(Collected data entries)

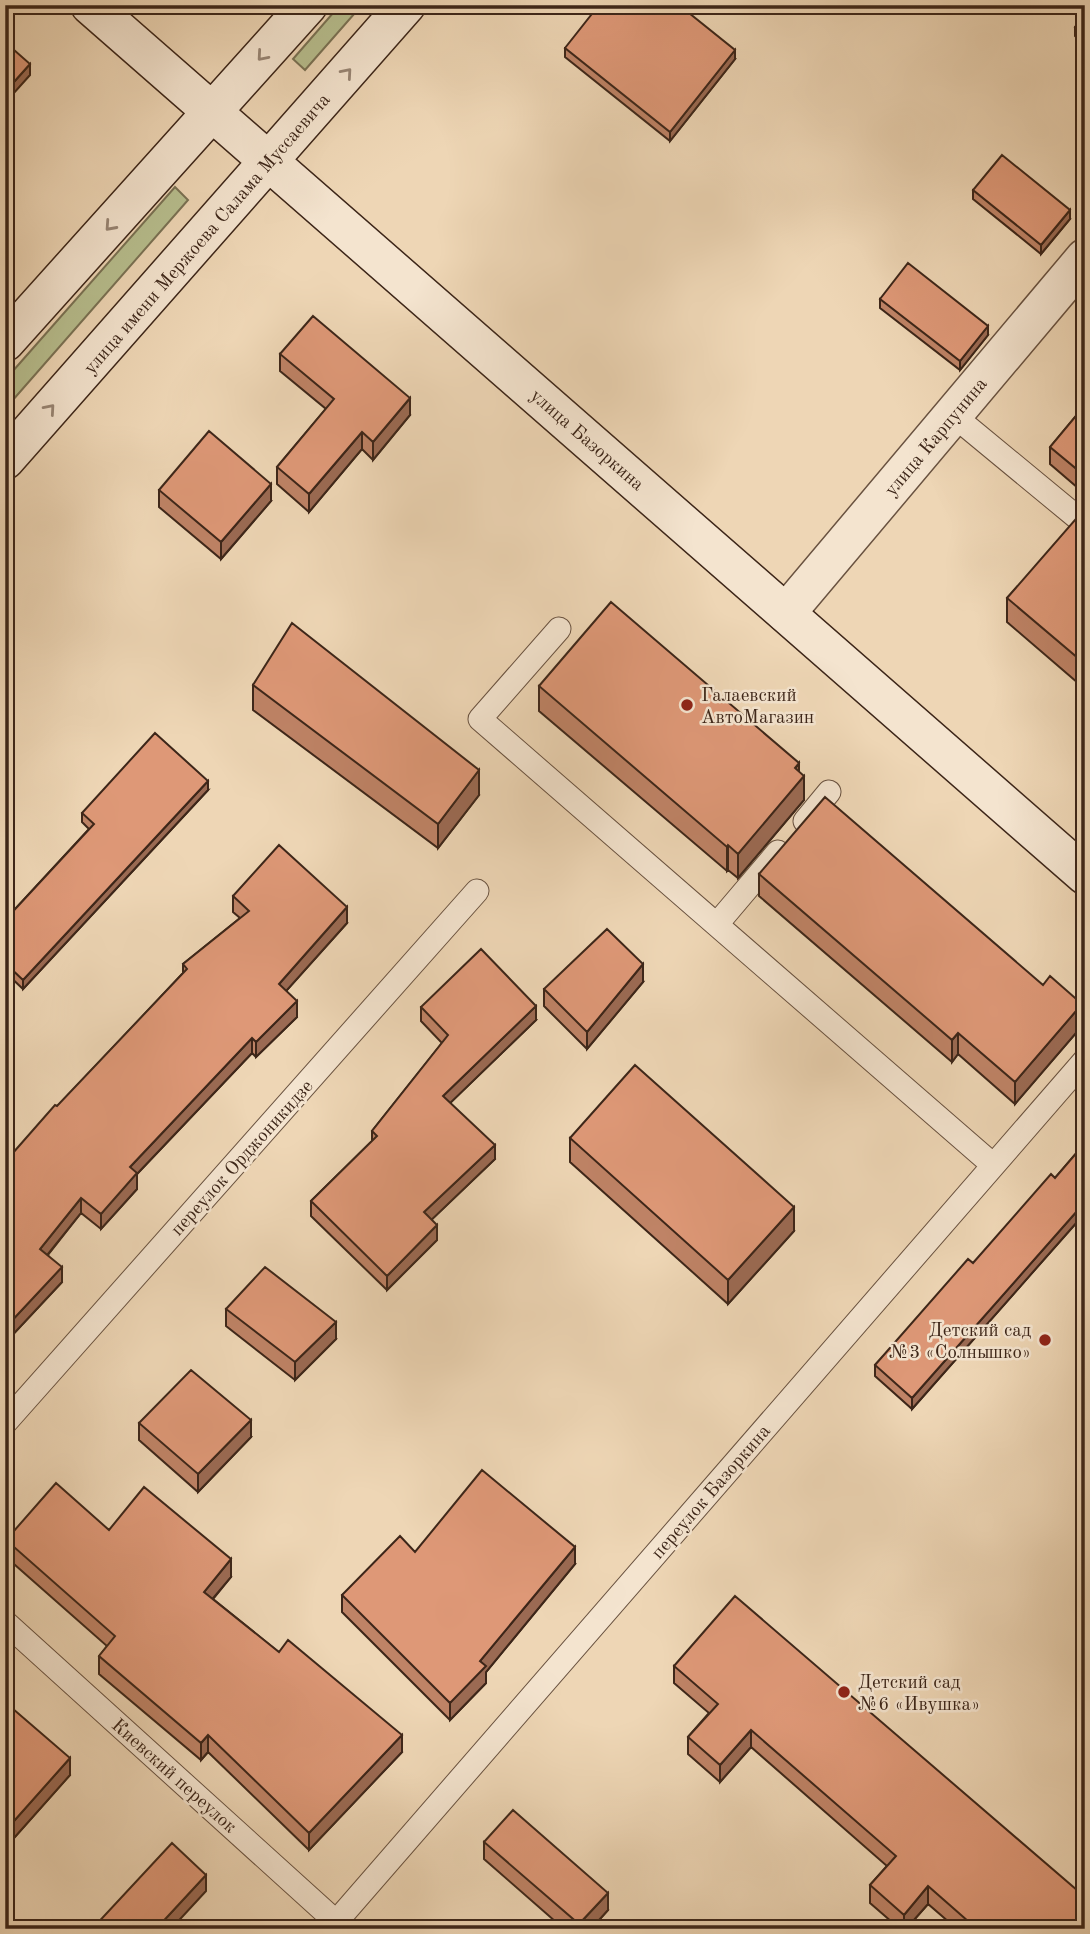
<svg xmlns="http://www.w3.org/2000/svg" width="1090" height="1934" viewBox="0 0 1090 1934" font-family="'Old Standard TT',serif">
<style>
.green{fill:#b7be8e;stroke:#7a7254;stroke-width:2}
.lines{fill:none;stroke-linecap:round;stroke-linejoin:round}
.lane-casing{stroke:#695240;stroke-width:25}
.street-casing{stroke:#695240;stroke-width:41}
.secondary-casing{stroke:#3d2619;stroke-width:41}
.lane{stroke:#f4e4cf;stroke-width:23}
.street{stroke:#f4e4cf;stroke-width:38}
.secondary{stroke:#f4e4cf;stroke-width:38}
.wall{fill:#bf8366;stroke:#3d2619;stroke-width:2}
.shaded-wall{fill:#9b6a53;stroke:#3d2619;stroke-width:2}
.building{fill:#de9877;stroke:#3d2619;stroke-width:2}
.oneway{stroke:#988574}
.poi-dot{fill:#8f2418;stroke:#f4e4cf;stroke-width:2.5}
.labels{text-anchor:middle;stroke-width:5;stroke-linejoin:round;paint-order:stroke}
.street-label{font-size:19px;fill:#3d2619;stroke:#f4e4cf}
.poi-label{font-size:19px;fill:#3d2619;stroke:#f4e4cf;text-anchor:start}
</style>
<rect width="100%" height="100%" fill="#eed6b5"/>
<filter id="stains"><feTurbulence type="fractalNoise" baseFrequency=".00286" numOctaves="4"/><feColorMatrix values="0 0 0 0 .2 0 0 0 0 .09 0 0 0 0 .02 0 0 0 .5 -.17"/></filter>
<radialGradient id="worn" r=".72"><stop offset=".6" stop-color="#630" stop-opacity="0"/><stop offset="1" stop-color="#630" stop-opacity=".3"/></radialGradient>
<!-- green -->
<path class="green" d="M 340,5 L 362,5 L 305,70 L 293,59 Z
M 175,187 L 188,200 L 5,409 L 5,380 Z"/>
<g class="lines">
<!-- lane casing -->
<g class="lane-casing">
<path id="lane" d="M 953,415 L 1085,524
M 559,629 L 480,719 L 993,1165
M 805,821 L 829,792
M 717,924 L 778,852
M 5,1423 L 477,891
M 5,1622 L 344,1929
M 336,1922 L 1085,1060"/>
</g>
<!-- street casing -->
<g class="street-casing">
<path id="street" d="M 786,613 L 1085,258"/>
</g>
<!-- secondary casing -->
<g class="secondary-casing">
<path id="secondary" d="M 90,5 L 1085,875
M 5,342 L 308,5
M 5,460 L 406,5"/>
</g>
<!-- lane -->
<use href="#lane" class="lane"/>
<!-- street -->
<use href="#street" class="street"/>
<!-- secondary -->
<use href="#secondary" class="secondary"/>
</g>
<!-- wall -->
<path class="wall" d="M 1085,15 L 1085,44 L 1075,36 L 1075,27 Z
M 565,48 L 735,59 L 670,141 L 565,57 Z
M 973,190 L 1070,219 L 1041,254 L 973,199 Z
M 880,299 L 988,335 L 960,370 L 880,308 Z
M 280,354 L 410,415 L 373,460 L 362,449 L 309,512 L 277,484 L 277,467 L 326,409 L 280,371 Z
M 1085,405 L 1085,494 L 1050,464 L 1050,447 Z
M 159,490 L 271,501 L 221,559 L 159,507 Z
M 1085,516 L 1085,689 L 1007,622 L 1007,598 Z
M 253,685 L 479,795 L 438,848 L 253,710 Z
M 539,686 L 799,772 L 804,800 L 738,878 L 728,870 L 727,871 L 539,711 Z
M 208,790 L 23,989 L 5,972 L 5,920 L 89,829 L 82,822 L 82,813 Z
M 759,874 L 1082,1026 L 1015,1104 L 958,1054 L 952,1062 L 759,896 Z
M 233,896 L 347,923 L 286,991 L 297,1017 L 256,1057 L 252,1053 L 137,1174 L 137,1189 L 101,1229 L 81,1213 L 48,1255 L 62,1282 L 5,1343 L 5,1162 L 183,973 L 183,964 L 240,918 L 233,912 Z
M 643,982 L 587,1049 L 544,1006 L 544,989 Z
M 421,1007 L 536,1020 L 450,1103 L 495,1159 L 431,1220 L 437,1240 L 387,1290 L 311,1216 L 311,1201 L 372,1141 L 372,1131 L 442,1043 L 421,1021 Z
M 570,1138 L 794,1231 L 728,1304 L 570,1162 Z
M 1085,1143 L 1085,1213 L 912,1409 L 875,1376 L 875,1365 L 1055,1178 Z
M 226,1309 L 336,1339 L 295,1380 L 226,1326 Z
M 139,1423 L 251,1437 L 198,1492 L 139,1440 Z
M 109,1530 L 231,1577 L 213,1599 L 402,1752 L 309,1850 L 208,1752 L 201,1760 L 99,1674 L 99,1656 L 107,1646 L 6,1557 L 6,1540 Z
M 415,1552 L 575,1564 L 486,1672 L 486,1683 L 450,1720 L 342,1612 L 342,1595 Z
M 674,1666 L 1085,1929 L 957,1929 L 928,1904 L 906,1929 L 900,1929 L 870,1903 L 870,1885 L 887,1866 L 751,1747 L 720,1782 L 688,1754 L 688,1737 L 709,1713 L 674,1683 Z
M 5,1702 L 70,1775 L 14,1838 L 5,1831 Z
M 484,1842 L 608,1910 L 591,1929 L 564,1929 L 484,1859 Z"/>
<!-- shaded-wall -->
<path class="shaded-wall" d="M 735,50 L 735,59 L 670,141 L 670,132 Z
M 30,64 L 30,75 L 5,103 L 5,92 Z
M 1070,210 L 1070,219 L 1041,254 L 1041,245 Z
M 988,326 L 988,335 L 960,370 L 960,361 Z
M 410,398 L 410,415 L 373,460 L 373,442 Z
M 362,432 L 362,449 L 309,512 L 309,494 Z
M 271,484 L 271,501 L 221,559 L 221,542 Z
M 799,763 L 799,781 L 804,776 L 804,800 L 738,878 L 738,854 Z
M 479,770 L 479,795 L 438,848 L 438,824 Z
M 208,781 L 208,790 L 23,989 L 23,980 Z
M 728,845 L 728,870 L 727,871 L 727,847 Z
M 347,907 L 347,923 L 279,999 L 279,984 Z
M 643,964 L 643,982 L 587,1049 L 587,1032 Z
M 297,1001 L 297,1017 L 256,1057 L 256,1042 Z
M 1082,1004 L 1082,1026 L 1015,1104 L 1015,1082 Z
M 536,1006 L 536,1020 L 443,1110 L 443,1096 Z
M 958,1033 L 958,1054 L 952,1062 L 952,1040 Z
M 252,1038 L 252,1053 L 137,1174 L 137,1189 L 101,1229 L 101,1214 L 130,1167 Z
M 495,1145 L 495,1159 L 424,1227 L 424,1212 Z
M 81,1198 L 81,1213 L 40,1264 L 40,1249 Z
M 1085,1202 L 1085,1213 L 912,1409 L 912,1398 Z
M 794,1207 L 794,1231 L 728,1304 L 728,1280 Z
M 437,1225 L 437,1240 L 387,1290 L 387,1276 Z
M 62,1267 L 62,1282 L 5,1343 L 5,1328 Z
M 336,1322 L 336,1339 L 295,1380 L 295,1362 Z
M 251,1420 L 251,1437 L 198,1492 L 198,1474 Z
M 575,1547 L 575,1564 L 486,1672 L 486,1683 L 450,1720 L 450,1703 L 480,1661 Z
M 231,1559 L 231,1577 L 204,1609 L 204,1592 Z
M 751,1730 L 751,1747 L 720,1782 L 720,1765 Z
M 208,1735 L 208,1752 L 201,1760 L 201,1743 Z
M 402,1735 L 402,1752 L 309,1850 L 309,1833 Z
M 70,1758 L 70,1775 L 14,1838 L 14,1821 Z
M 206,1875 L 206,1891 L 171,1929 L 156,1929 Z
M 928,1886 L 928,1904 L 906,1929 L 904,1929 L 904,1915 Z
M 608,1893 L 608,1910 L 591,1929 L 579,1929 L 579,1924 Z"/>
<!-- building -->
<path class="building" d="M 599,5 L 679,5 L 735,50 L 670,132 L 565,48 Z
M 1085,15 L 1085,35 L 1075,27 Z
M 5,42 L 30,64 L 5,92 Z
M 1002,155 L 1070,210 L 1041,245 L 973,190 Z
M 908,263 L 988,326 L 960,361 L 880,299 Z
M 313,316 L 410,398 L 373,442 L 362,432 L 309,494 L 277,467 L 334,399 L 280,354 Z
M 1085,405 L 1085,476 L 1050,447 Z
M 209,431 L 271,484 L 221,542 L 159,490 Z
M 1081,513 L 1085,516 L 1085,664 L 1007,598 Z
M 611,602 L 799,763 L 795,768 L 804,776 L 738,854 L 728,845 L 727,847 L 539,686 Z
M 292,623 L 479,770 L 438,824 L 253,685 Z
M 155,733 L 208,781 L 23,980 L 5,963 L 5,920 L 94,824 L 82,813 Z
M 825,797 L 1043,985 L 1050,976 L 1082,1004 L 1015,1082 L 958,1033 L 952,1040 L 759,874 Z
M 279,845 L 347,907 L 279,984 L 297,1001 L 256,1042 L 252,1038 L 130,1167 L 137,1173 L 101,1214 L 81,1198 L 40,1249 L 62,1267 L 5,1328 L 5,1162 L 55,1105 L 57,1106 L 187,969 L 183,964 L 249,911 L 233,896 Z
M 607,929 L 643,964 L 587,1032 L 544,989 Z
M 481,949 L 536,1006 L 443,1096 L 495,1145 L 424,1212 L 437,1225 L 387,1276 L 311,1201 L 377,1136 L 372,1131 L 448,1035 L 421,1007 Z
M 635,1065 L 794,1207 L 728,1280 L 570,1138 Z
M 1085,1143 L 1085,1202 L 912,1398 L 875,1365 L 968,1259 L 973,1263 L 1051,1174 L 1055,1178 Z
M 265,1267 L 336,1322 L 295,1362 L 226,1309 Z
M 191,1370 L 251,1420 L 198,1474 L 139,1423 Z
M 482,1470 L 575,1547 L 480,1661 L 486,1666 L 450,1703 L 342,1595 L 400,1536 L 415,1552 Z
M 56,1483 L 109,1530 L 144,1487 L 231,1559 L 204,1592 L 279,1652 L 288,1640 L 402,1735 L 309,1833 L 208,1735 L 201,1743 L 99,1656 L 115,1636 L 6,1540 Z
M 735,1596 L 1085,1897 L 1085,1929 L 977,1929 L 928,1886 L 904,1915 L 870,1885 L 896,1856 L 751,1730 L 720,1765 L 688,1737 L 718,1704 L 674,1666 Z
M 5,1702 L 70,1758 L 14,1821 L 5,1814 Z
M 513,1810 L 608,1893 L 579,1924 L 484,1842 Z
M 172,1843 L 206,1875 L 156,1929 L 92,1929 Z
M 579,1924 L 584,1929 L 575,1929 Z"/>
<!-- one-way arrows -->
<defs><path id="oneway-chevron" d="M-2-3.5L2.5 0L-2 3.5" fill="none" stroke-width="1.6" stroke-linecap="round" stroke-linejoin="round" transform="scale(1.75)"/></defs>
<g class="oneway">
<use href="#oneway-chevron" transform="translate(262 56) rotate(131)"/>
<use href="#oneway-chevron" transform="translate(347 73) rotate(-49)"/>
<use href="#oneway-chevron" transform="translate(110 226) rotate(132)"/>
<use href="#oneway-chevron" transform="translate(50 409) rotate(-49)"/>
</g>
<!-- markers -->
<g class="poi-dot">
<circle cx="687" cy="705" r="7"/>
<circle cx="1045" cy="1340" r="7"/>
<circle cx="844" cy="1692" r="7"/>
</g>
<g class="labels">
<!-- street labels -->
<g class="street-label">
<text transform="translate(206 233) rotate(-49)" y="7">улица имени Мержоева Салама Муссаевича</text>
<text transform="translate(935 436) rotate(-50)" y="7">улица Карпунина</text>
<text transform="translate(588 439) rotate(41)" y="7">улица Базоркина</text>
<text transform="translate(241 1157) rotate(-48)" y="7">переулок Орджоникидзе</text>
<text transform="translate(710 1491) rotate(-49)" y="7">переулок Базоркина</text>
<text transform="translate(175 1775) rotate(42)" y="7">Киевский переулок</text>
</g>
<!-- poi labels -->
<g class="poi-label">
<text x="701" y="701">Галаевский<tspan x="701" dy="22">АвтоМагазин</tspan></text>
<text x="1031" y="1336" text-anchor="end">Детский сад<tspan x="1031" dy="22">№3 «Солнышко»</tspan></text>
<text x="858" y="1688">Детский сад<tspan x="858" dy="22">№6 «Ивушка»</tspan></text>
</g>
</g>
<!-- margin -->
<rect width="1090" height="1934" fill="none" stroke="#eed6b5" stroke-width="28"/>
<rect x="7" y="7" width="1076" height="1920" fill="none" stroke="#3d2619" stroke-width="3.5"/>
<rect x="14" y="14" width="1062" height="1906" fill="none" stroke="#3d2619" stroke-width="2"/>
<rect width="100%" height="100%" filter="url(#stains)"/>
<rect width="100%" height="100%" fill="url(#worn)"/>
</svg>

Task objective
How many of the lines above hold the word "transform"? Give only that number.

Task result
11